Un tribunal de Hongkong a condamné, lundi 9 février, à une peine totale de vingt ans de prison l’ex-magnat des médias prodémocratie Jimmy Lai pour collusion avec l’étranger et publication séditieuse, malgré les pressions du Royaume-Uni, des Etats-Unis et des défenseurs des droits en faveur de sa libération. L’homme d’affaires encourait la prison à vie.
« Après avoir examiné la conduite criminelle grave de Lai (…) le tribunal a estimé que la peine totale infligée à Lai dans cette affaire devait être de vingt années d’emprisonnement », dit un document récapitulatif des juges produit lors d’une audience qui n’aura duré que quelques minutes.
Jimmy Lai, présent dans le box des accusés, est resté impassible lors de la lecture du jugement. Alors qu’il était emmené, il a salué d’un geste de la main, le visage grave, les personnes présentes dans le public, parmi lesquelles son épouse Teresa et d’anciens journalistes d’Apple Daily, le journal prodémocratie aujourd’hui fermé dont il était le fondateur.

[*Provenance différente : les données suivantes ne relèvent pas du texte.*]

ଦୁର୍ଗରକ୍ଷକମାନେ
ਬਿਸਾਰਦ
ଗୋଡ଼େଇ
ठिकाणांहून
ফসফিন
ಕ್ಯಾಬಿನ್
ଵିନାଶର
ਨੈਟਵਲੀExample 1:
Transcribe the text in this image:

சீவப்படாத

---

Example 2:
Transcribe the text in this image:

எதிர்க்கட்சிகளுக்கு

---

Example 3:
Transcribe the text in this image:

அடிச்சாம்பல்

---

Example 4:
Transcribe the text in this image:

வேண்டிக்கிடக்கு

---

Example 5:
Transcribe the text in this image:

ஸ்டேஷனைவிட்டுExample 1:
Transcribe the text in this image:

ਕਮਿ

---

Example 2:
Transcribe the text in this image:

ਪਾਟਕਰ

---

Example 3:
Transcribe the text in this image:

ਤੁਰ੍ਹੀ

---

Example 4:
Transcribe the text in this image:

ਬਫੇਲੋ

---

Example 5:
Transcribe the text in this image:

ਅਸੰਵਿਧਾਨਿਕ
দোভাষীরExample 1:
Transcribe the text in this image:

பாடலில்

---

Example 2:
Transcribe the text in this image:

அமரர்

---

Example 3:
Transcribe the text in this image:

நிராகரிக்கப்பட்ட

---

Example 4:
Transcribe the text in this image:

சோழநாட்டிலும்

Il avait été reconnu coupable le 15 décembre de trois chefs d’accusation, après un procès qui selon les défenseurs des droits humains marquait la fin de la liberté de la presse dont s’est longtemps enorgueilli le territoire rétrocédé par le Royaume-Uni à la Chine en 1997.

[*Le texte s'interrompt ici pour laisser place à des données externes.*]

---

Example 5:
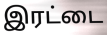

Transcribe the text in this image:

இரட்டைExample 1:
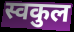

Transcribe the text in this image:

स्वकुल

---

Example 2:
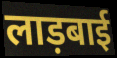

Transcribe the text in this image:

लाड़बाई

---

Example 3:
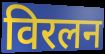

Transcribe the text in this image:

विरलन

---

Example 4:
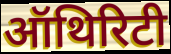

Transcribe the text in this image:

ऑथिरिटी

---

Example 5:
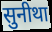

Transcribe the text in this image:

सुनीथाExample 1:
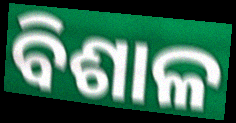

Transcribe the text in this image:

ବିଶାଳ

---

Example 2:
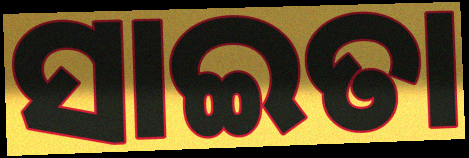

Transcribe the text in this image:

ସାଇତା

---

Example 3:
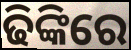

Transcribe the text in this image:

ଢିଙ୍କିରେ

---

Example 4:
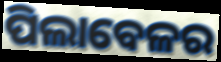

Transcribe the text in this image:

ପିଲାବେଳର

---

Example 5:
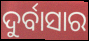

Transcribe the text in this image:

ଦୁର୍ବାସାର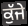
ਕੁੱਜੇ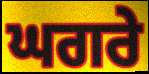
ਘਗਰੇ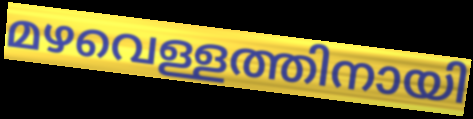
മഴവെള്ളത്തിനായിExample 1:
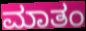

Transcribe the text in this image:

ಮಾತಂ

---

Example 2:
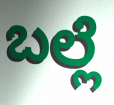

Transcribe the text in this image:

ಬಲ್ಲೆ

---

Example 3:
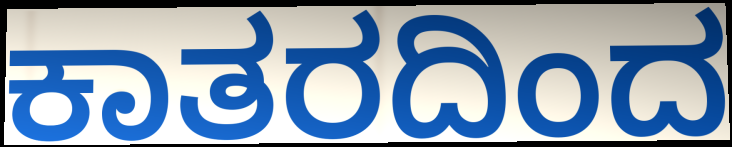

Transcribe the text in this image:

ಕಾತರದಿಂದ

Le tribunal a englobé dans les vingt années d’emprisonnement deux années d’une peine déjà prononcée contre lui pour fraude, ce qui devrait signifier qu’il purgera de fait dix-huit années de plus. Les poursuites se fondaient sur la loi sur la sécurité nationale imposée par la Chine après les manifestations prodémocratie, parfois violentes, qui avaient secoué Hongkong en 2019.
Une « attaque de sang-froid contre la liberté d’expression »

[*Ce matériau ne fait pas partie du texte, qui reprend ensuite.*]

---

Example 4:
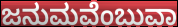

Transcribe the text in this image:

ಜನುಮವೆಂಬುವಾ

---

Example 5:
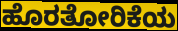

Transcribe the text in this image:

ಹೊರತೋರಿಕೆಯ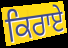
ਕਿਰਾਏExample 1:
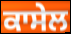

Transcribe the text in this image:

ਕਾਸੇਲ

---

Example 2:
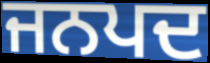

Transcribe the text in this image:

ਜਨਪਦ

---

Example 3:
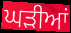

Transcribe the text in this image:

ਘੜੀਆਂ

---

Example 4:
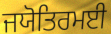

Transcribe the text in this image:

ਜਯੋਤਿਰਮਈ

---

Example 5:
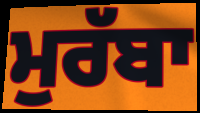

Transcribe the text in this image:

ਮੁਰੱਬਾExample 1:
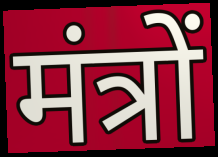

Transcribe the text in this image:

मंत्रों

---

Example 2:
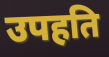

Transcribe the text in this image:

उपहति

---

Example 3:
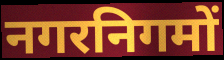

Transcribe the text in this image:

नगरनिगमों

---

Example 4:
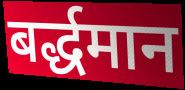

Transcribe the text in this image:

बर्द्धमान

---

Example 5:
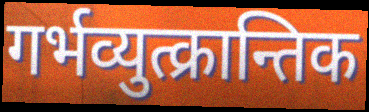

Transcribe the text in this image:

गर्भव्युत्क्रान्तिक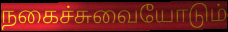
நகைச்சுவையோடும்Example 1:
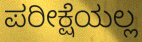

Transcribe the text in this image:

ಪರೀಕ್ಷೆಯಲ್ಲ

Les faits présumés de collusion avec l’étranger étaient passibles de la prison à vie, ceux de publication séditieuse de deux ans de prison. Dans leur jugement de 856 pages prononcé le 15 décembre, les juges avaient écrit que l’ex-magnat de 78 ans avait « nourri sa rancœur et sa haine envers [la Chine] pendant une grande partie de sa vie d’adulte » et qu’il avait cherché à « renverser le Parti communiste chinois ». L’accusation présentait aussi M. Lai comme le cerveau de complots visant à des actes hostiles de la part de pays étrangers contre Hongkong ou la Chine, et à l’instauration de sanctions ou d’un blocus. Jimmy Lai avait plaidé non-coupable.
Il est emprisonné depuis 2020 et est maintenu à l’isolement, « à sa demande » selon les autorités, mais sa famille s’inquiète de sa santé chancelante. Jimmy Lai est détenteur d’un passeport britannique. Le Royaume-Uni a dénoncé le caractère « politique » du procès. Le premier ministre britannique Keir Starmer a dit avoir évoqué le dossier lors de sa visite en Chine fin janvier, au cours de ses entretiens avec le président chinois Xi Jinping. Le président américain Donald Trump a également dit souhaiter que son homologue chinois libère Jimmy Lai.
Les organisations de défense des droits humains ont exprimé leur consternation après sa condamnation lundi. « La peine de prison prononcée contre Jimmy Lai est une attaque de sang-froid contre la liberté d’expression qui illustre parfaitement le démantèlement systématique des droits qui, autrefois, caractérisaient Hongkong », a écrit Amnesty International dans un communiqué. « La lourde peine de vingt ans de prison infligée à Jimmy Lai, âgé de 78 ans, équivaut, de fait, à un arrêt de mort », a dit Human Rights Watch. Le procès de Jimmy Lai « n’a été qu’une mascarade du début à la fin », a déclaré de son côté le Comité pour la protection des journalistes (CPJ, New York).
Les autorités de Hongkong assurent que le cas de M. Lai n’a « rien à voir avec la liberté d’expression ou de la presse ». Pékin a dit soutenir « fermement » Hongkong dans « la défense de la sécurité nationale conformément à la loi et dans la répression des actes criminels qui mettent en danger la sécurité nationale ».